■ What is expected:
What you return must be exactly the lines running from the one with "Which 3-D box" to the end of the data below, inclusive, and nothing more.

Stored items:

──────────

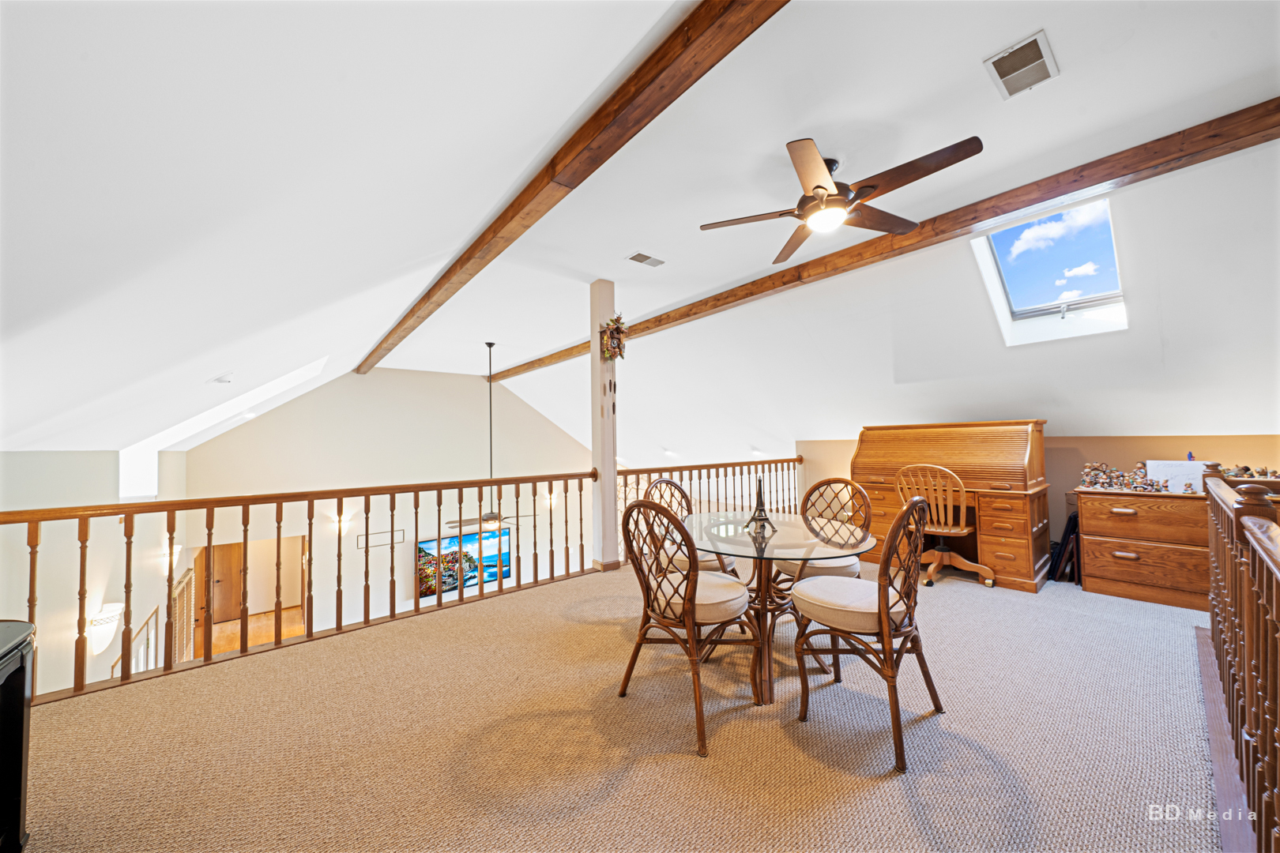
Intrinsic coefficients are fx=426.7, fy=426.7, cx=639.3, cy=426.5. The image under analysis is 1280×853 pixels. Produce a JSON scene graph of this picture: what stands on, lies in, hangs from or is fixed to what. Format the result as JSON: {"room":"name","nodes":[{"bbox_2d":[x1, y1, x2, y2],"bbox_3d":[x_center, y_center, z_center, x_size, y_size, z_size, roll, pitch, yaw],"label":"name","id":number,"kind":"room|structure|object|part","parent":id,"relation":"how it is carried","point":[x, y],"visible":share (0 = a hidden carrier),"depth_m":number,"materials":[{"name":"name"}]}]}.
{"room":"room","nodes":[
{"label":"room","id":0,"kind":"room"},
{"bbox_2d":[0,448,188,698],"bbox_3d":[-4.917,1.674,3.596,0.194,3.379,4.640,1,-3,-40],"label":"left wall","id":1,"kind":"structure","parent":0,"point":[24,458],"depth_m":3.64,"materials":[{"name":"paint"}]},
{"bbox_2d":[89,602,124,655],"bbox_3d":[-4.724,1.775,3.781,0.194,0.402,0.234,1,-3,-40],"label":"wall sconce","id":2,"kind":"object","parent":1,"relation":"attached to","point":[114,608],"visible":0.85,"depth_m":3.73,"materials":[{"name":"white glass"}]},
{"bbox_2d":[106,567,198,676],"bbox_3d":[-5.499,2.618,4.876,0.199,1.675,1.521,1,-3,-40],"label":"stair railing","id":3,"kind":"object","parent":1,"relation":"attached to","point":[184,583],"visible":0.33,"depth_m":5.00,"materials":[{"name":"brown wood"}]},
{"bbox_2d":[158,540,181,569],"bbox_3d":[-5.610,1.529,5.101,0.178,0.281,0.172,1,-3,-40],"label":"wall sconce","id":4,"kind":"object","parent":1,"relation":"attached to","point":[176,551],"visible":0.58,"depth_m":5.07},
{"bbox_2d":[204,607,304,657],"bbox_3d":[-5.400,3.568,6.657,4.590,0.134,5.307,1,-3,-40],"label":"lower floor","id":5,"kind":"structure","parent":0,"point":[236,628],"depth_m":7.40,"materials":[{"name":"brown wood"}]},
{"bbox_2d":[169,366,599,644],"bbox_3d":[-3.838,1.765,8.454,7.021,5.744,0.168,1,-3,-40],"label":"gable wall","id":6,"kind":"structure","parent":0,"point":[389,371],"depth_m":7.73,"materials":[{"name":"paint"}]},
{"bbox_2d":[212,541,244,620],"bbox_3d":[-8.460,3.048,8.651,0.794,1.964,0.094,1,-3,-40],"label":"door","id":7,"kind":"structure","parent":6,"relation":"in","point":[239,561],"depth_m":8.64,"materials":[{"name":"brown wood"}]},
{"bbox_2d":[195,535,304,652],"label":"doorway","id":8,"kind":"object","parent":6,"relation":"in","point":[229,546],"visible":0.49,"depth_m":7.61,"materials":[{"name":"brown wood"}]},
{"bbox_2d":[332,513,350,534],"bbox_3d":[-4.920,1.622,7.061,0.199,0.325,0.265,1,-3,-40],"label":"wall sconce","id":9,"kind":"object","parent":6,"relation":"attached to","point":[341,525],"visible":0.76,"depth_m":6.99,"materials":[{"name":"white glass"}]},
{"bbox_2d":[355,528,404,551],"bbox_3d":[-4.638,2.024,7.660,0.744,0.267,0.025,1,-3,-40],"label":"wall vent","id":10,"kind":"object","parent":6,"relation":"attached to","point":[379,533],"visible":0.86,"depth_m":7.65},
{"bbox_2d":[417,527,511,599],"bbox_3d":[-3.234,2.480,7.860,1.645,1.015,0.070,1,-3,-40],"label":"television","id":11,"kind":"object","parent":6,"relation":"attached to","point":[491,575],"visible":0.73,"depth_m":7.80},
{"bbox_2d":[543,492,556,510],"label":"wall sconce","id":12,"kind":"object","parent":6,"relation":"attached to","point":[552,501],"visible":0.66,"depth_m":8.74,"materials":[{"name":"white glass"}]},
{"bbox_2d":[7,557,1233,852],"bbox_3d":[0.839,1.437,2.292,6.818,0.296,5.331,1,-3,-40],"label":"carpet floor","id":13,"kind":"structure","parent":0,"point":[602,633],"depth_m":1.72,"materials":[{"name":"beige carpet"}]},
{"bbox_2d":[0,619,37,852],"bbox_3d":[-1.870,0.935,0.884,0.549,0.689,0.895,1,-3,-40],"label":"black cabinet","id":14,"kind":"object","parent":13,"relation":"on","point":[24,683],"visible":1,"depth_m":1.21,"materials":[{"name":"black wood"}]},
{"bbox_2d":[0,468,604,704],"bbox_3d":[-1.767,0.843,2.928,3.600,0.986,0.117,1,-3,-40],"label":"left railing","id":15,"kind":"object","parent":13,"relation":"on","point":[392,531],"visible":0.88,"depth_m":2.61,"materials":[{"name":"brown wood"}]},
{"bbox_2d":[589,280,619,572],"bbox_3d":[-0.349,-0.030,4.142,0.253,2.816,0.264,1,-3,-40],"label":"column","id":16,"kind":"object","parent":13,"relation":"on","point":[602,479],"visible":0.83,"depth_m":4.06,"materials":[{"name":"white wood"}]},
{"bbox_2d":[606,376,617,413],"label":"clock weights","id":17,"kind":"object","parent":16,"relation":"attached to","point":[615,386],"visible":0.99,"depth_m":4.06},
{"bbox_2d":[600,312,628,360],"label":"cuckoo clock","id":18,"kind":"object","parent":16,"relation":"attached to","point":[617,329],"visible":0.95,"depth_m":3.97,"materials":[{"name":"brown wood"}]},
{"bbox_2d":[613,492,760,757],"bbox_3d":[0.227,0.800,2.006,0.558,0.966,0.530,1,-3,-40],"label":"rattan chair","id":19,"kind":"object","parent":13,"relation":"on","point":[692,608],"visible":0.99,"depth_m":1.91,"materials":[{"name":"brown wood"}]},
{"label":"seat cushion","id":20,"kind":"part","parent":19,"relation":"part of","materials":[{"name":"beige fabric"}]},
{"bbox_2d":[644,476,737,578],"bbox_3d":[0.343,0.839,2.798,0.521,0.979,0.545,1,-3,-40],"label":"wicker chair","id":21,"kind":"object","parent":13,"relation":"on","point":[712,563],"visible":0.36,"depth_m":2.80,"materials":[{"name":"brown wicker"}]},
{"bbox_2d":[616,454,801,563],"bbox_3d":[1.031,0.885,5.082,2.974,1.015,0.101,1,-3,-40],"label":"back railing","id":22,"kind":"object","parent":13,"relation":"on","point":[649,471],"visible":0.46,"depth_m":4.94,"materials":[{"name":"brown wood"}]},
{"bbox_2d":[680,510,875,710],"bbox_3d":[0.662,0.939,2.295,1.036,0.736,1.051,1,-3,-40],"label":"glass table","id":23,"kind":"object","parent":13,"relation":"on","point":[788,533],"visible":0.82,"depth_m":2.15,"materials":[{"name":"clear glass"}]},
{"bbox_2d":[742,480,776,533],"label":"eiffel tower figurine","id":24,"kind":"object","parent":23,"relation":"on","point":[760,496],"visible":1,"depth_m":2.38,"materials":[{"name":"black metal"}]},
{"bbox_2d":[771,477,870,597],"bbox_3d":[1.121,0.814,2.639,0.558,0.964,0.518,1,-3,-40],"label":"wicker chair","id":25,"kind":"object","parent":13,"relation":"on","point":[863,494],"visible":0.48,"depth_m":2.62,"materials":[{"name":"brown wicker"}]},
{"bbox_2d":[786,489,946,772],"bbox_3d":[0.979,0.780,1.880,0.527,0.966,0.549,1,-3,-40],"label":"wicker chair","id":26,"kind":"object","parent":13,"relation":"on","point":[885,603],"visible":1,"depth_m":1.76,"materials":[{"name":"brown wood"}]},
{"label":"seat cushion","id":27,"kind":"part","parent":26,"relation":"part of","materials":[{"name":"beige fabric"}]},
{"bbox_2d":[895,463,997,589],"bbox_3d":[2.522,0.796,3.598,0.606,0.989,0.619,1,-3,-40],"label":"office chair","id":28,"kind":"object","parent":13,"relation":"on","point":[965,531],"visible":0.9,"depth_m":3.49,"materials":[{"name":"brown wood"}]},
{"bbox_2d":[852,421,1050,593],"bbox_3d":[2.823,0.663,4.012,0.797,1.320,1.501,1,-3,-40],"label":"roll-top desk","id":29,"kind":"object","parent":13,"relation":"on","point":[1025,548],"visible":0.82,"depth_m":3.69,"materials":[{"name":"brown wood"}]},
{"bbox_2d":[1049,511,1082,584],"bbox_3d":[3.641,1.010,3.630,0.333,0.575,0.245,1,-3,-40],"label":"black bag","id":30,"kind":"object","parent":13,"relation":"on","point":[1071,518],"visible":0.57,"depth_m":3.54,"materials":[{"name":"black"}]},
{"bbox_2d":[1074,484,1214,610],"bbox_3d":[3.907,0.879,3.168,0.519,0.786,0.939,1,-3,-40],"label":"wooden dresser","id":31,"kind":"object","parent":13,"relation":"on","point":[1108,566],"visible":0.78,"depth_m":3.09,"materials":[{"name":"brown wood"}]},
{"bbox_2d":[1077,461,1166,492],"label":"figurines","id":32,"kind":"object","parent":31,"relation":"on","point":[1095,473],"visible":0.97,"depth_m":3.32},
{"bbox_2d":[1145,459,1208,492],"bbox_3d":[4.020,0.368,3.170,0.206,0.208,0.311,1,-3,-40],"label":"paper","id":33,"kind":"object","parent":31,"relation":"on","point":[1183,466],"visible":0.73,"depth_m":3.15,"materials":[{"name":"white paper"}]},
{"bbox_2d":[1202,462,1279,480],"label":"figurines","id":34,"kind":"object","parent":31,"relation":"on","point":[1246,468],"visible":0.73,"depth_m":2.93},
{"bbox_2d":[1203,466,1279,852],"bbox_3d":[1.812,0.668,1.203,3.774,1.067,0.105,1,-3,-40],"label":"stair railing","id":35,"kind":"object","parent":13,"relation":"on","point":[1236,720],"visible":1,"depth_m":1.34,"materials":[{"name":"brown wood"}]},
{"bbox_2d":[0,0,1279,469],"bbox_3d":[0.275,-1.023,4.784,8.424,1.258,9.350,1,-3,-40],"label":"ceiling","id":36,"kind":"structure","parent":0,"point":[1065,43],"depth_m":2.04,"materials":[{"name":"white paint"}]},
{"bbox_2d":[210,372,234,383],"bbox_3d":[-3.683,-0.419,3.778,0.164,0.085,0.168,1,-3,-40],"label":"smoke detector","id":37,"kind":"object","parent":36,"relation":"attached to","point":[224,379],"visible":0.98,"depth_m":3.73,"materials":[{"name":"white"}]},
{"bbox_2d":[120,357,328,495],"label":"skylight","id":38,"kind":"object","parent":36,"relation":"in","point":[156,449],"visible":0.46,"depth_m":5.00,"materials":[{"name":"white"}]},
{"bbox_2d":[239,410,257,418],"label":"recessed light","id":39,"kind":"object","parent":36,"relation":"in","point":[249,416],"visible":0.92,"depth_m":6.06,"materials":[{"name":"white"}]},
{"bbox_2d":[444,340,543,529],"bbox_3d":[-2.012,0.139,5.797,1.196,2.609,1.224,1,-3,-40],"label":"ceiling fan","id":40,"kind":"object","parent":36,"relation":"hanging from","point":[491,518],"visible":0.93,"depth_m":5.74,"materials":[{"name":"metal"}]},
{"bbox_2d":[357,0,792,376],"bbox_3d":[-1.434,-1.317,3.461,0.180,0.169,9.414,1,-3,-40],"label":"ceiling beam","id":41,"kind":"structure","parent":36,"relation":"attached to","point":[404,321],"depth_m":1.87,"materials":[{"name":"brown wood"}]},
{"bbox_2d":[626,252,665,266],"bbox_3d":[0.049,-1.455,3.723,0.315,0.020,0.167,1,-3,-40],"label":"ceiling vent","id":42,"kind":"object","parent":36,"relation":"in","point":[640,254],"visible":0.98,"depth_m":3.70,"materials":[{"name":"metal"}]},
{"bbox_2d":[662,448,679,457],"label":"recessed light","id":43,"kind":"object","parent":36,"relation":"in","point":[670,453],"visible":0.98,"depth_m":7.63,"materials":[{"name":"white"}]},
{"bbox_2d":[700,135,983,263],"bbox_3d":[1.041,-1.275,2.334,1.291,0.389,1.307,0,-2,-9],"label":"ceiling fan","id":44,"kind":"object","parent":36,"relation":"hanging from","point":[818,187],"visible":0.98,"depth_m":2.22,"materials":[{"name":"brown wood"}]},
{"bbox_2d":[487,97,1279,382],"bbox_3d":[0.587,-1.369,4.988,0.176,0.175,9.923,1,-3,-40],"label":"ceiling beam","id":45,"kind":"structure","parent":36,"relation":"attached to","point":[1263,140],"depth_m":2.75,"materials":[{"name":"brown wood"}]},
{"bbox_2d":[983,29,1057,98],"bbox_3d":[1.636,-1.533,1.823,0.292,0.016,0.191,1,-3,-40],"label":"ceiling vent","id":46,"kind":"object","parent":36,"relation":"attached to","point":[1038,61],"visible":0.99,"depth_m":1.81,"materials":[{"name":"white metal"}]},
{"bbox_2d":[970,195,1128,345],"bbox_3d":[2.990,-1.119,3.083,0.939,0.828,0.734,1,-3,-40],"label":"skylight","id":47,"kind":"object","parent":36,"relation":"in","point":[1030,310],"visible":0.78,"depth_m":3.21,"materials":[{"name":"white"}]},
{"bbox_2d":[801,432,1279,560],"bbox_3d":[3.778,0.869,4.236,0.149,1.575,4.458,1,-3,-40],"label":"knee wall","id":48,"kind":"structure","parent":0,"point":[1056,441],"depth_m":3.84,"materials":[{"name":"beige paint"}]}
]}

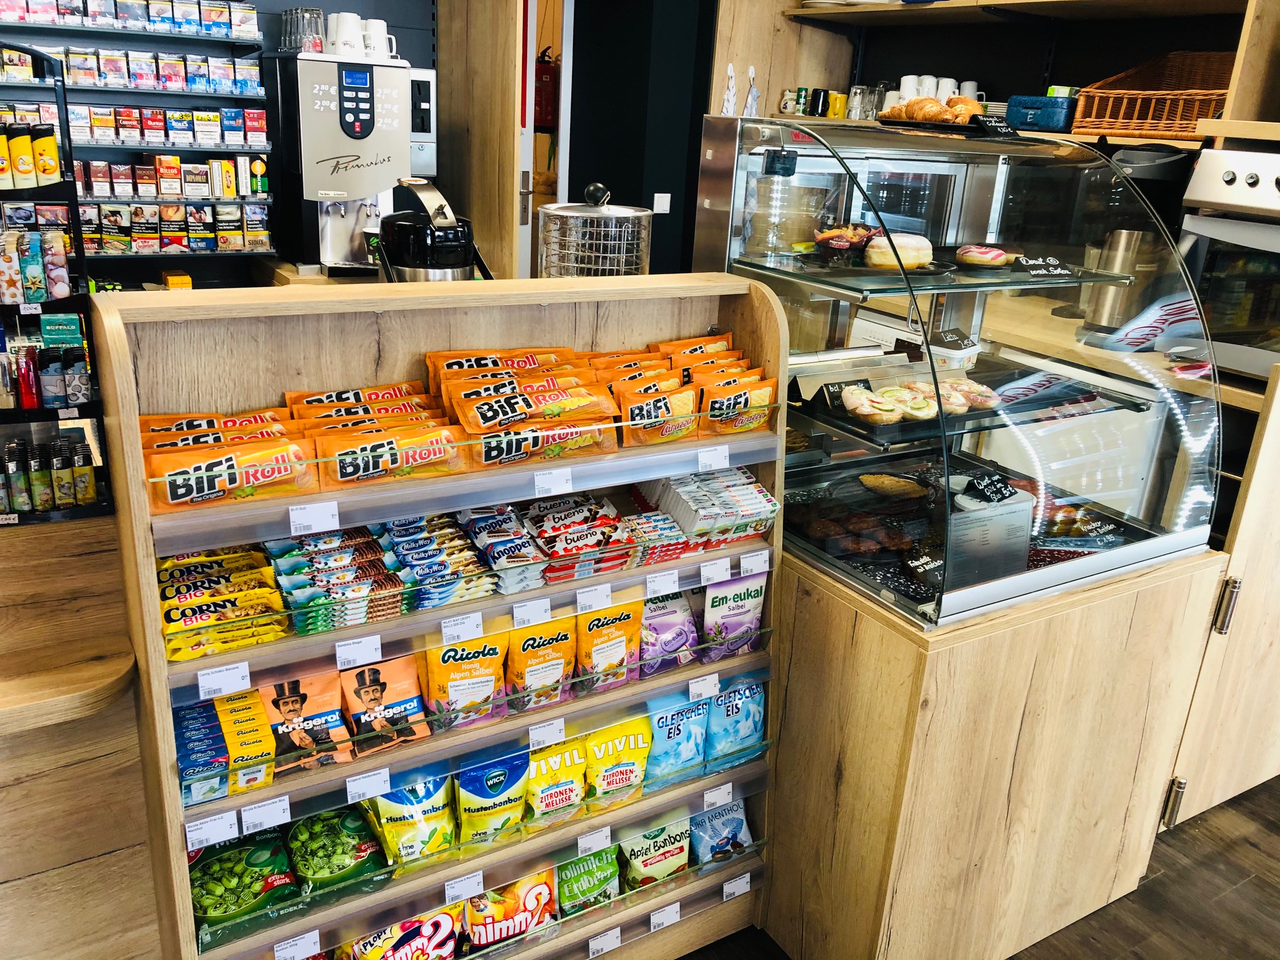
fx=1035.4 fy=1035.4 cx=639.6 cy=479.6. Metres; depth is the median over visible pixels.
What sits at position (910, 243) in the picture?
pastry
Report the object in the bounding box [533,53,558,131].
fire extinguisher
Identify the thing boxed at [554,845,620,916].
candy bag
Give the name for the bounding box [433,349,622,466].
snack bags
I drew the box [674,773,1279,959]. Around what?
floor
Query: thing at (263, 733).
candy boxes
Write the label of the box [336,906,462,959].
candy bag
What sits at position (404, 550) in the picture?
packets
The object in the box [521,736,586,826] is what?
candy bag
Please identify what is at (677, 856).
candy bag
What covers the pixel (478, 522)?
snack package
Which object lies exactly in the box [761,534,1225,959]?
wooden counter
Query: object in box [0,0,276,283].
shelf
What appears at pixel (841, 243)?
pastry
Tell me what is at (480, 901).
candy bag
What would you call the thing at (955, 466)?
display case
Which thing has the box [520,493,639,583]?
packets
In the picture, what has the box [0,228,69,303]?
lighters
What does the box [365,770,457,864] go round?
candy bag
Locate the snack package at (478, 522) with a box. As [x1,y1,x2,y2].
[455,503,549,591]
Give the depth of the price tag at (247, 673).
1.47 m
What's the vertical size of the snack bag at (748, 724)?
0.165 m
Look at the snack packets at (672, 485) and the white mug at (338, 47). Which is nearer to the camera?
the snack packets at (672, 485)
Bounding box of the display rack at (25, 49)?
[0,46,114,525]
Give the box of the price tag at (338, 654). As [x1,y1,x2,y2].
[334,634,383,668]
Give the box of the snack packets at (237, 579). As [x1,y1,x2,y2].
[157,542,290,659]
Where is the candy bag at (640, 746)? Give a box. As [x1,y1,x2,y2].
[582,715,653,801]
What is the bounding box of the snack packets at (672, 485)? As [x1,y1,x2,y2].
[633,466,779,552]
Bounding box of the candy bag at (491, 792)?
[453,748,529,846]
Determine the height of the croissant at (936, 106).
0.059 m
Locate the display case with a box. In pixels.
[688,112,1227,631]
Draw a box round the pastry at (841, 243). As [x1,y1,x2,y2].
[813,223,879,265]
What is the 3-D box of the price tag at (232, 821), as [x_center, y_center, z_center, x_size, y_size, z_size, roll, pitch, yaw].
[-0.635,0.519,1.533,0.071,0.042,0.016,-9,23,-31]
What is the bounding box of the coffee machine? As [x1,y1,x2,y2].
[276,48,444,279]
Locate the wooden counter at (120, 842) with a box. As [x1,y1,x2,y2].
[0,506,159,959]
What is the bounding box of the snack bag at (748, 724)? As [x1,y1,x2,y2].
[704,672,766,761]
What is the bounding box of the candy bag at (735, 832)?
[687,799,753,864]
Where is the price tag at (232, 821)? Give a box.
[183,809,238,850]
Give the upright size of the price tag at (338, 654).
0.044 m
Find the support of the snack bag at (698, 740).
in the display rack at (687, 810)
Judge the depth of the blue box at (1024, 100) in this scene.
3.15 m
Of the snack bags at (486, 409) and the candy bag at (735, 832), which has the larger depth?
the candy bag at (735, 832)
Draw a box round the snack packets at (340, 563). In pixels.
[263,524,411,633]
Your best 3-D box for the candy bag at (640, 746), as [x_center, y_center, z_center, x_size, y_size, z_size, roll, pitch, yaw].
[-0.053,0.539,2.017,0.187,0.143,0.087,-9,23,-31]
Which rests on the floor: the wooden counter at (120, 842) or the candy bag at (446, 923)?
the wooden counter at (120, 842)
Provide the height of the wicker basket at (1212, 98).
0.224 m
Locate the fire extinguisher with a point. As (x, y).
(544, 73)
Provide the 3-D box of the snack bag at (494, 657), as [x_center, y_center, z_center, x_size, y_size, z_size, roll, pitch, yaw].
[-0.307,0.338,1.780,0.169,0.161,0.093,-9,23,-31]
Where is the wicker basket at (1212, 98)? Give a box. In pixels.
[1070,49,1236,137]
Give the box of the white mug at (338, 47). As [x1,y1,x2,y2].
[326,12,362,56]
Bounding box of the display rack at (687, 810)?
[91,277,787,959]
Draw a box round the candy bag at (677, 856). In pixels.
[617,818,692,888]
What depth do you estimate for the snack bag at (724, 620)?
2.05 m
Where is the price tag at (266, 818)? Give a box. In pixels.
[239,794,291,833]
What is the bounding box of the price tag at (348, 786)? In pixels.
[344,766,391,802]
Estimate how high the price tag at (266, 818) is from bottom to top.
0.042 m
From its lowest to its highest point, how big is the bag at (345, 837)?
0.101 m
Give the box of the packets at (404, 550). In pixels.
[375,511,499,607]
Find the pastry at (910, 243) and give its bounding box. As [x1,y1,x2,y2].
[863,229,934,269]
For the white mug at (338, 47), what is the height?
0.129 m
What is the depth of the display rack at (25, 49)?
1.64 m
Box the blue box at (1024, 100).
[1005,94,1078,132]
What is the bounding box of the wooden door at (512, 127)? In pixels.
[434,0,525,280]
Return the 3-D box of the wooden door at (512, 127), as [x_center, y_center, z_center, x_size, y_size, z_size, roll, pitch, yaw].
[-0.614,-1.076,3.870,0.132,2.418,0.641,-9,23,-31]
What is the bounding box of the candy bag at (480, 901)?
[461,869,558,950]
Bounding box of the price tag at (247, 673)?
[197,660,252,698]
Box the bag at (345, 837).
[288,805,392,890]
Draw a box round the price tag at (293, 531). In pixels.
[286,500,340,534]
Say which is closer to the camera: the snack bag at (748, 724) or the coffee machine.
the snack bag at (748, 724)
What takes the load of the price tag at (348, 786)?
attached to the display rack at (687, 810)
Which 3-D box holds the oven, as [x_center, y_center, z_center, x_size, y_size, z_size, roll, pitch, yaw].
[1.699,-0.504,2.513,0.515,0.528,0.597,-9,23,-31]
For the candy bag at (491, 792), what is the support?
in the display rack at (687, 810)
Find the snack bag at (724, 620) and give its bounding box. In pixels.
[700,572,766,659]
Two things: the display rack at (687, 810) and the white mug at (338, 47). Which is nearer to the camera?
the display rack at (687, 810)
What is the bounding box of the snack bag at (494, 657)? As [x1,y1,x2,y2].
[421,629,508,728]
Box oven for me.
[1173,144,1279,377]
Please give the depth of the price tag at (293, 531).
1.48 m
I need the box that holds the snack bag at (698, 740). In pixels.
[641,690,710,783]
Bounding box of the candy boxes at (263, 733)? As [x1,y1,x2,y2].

──────────

■ Answer section:
Which 3-D box holds the oven, as [x_center, y_center, z_center, x_size, y_size, z_size, roll, pitch, yaw].
[1.699,-0.504,2.513,0.515,0.528,0.597,-9,23,-31]
For the candy bag at (491, 792), what is the support?
in the display rack at (687, 810)
Find the snack bag at (724, 620) and give its bounding box. In pixels.
[700,572,766,659]
Two things: the display rack at (687, 810) and the white mug at (338, 47). Which is nearer to the camera?
the display rack at (687, 810)
What is the bounding box of the snack bag at (494, 657)? As [x1,y1,x2,y2].
[421,629,508,728]
Box oven for me.
[1173,144,1279,377]
Please give the depth of the price tag at (293, 531).
1.48 m
I need the box that holds the snack bag at (698, 740). In pixels.
[641,690,710,783]
Bounding box of the candy boxes at (263, 733)? As [x1,y1,x2,y2].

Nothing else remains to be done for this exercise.